### TASK TO COMPLETE
Whenever a line of the records below contains the word "delivering", copy that line.
### DATA SHOWN
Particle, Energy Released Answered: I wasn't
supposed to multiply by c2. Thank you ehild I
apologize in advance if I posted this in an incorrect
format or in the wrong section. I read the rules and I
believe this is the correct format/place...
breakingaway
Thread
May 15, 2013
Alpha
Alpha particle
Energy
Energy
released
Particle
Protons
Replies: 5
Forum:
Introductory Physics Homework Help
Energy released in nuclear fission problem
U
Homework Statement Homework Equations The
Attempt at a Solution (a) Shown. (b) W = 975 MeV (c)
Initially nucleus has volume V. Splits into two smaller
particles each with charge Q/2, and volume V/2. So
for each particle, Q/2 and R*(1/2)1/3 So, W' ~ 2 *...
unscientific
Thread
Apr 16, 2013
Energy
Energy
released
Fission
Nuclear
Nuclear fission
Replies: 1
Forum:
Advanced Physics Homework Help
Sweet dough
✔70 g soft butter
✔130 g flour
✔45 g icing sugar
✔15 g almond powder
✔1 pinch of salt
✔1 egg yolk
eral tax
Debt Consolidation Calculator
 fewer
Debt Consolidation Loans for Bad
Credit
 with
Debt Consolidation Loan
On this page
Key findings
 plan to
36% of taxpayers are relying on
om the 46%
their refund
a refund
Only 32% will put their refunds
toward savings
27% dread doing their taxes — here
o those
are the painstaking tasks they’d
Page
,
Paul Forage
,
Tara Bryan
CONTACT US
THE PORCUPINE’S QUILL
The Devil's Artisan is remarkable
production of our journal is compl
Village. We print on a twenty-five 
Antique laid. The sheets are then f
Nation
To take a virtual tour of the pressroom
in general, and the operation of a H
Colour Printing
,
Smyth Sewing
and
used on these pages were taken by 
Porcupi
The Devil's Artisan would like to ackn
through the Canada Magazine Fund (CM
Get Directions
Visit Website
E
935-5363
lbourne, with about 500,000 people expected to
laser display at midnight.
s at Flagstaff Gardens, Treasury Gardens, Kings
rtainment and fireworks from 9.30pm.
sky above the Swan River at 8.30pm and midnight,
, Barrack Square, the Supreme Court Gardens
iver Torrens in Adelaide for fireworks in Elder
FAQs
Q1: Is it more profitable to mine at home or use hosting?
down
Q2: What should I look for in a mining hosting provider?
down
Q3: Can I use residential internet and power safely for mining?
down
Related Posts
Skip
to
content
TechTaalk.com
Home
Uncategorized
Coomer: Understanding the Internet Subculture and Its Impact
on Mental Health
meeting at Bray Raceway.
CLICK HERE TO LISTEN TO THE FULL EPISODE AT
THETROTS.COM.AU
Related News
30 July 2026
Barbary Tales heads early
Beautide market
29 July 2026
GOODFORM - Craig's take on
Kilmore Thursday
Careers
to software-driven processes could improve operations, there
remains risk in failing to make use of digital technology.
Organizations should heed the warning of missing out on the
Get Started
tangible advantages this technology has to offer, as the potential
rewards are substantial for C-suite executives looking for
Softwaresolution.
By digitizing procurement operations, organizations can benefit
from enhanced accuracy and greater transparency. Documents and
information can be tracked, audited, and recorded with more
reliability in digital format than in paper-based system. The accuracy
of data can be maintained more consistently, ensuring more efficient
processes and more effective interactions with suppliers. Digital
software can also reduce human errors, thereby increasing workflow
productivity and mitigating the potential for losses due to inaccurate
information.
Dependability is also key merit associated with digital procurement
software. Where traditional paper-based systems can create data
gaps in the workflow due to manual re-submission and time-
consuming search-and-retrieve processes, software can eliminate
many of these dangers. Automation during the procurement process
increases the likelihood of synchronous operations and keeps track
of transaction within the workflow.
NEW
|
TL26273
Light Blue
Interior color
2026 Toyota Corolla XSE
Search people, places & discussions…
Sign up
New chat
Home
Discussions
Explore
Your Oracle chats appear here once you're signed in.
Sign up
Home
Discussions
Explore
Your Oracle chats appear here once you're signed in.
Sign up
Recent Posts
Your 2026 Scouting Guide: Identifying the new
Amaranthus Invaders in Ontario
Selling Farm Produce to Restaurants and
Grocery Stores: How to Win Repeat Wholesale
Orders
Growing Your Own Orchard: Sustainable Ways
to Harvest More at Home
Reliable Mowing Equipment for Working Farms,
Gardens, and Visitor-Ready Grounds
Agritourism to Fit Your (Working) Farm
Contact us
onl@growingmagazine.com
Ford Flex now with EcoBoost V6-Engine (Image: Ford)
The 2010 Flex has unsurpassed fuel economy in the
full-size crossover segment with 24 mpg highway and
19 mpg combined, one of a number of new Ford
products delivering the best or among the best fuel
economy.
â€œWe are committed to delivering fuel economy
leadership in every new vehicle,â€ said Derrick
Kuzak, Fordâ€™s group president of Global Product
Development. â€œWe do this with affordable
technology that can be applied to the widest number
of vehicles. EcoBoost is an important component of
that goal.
######
### FINISHED TASK
products delivering the best or among the best fuel
â€œWe are committed to delivering fuel economy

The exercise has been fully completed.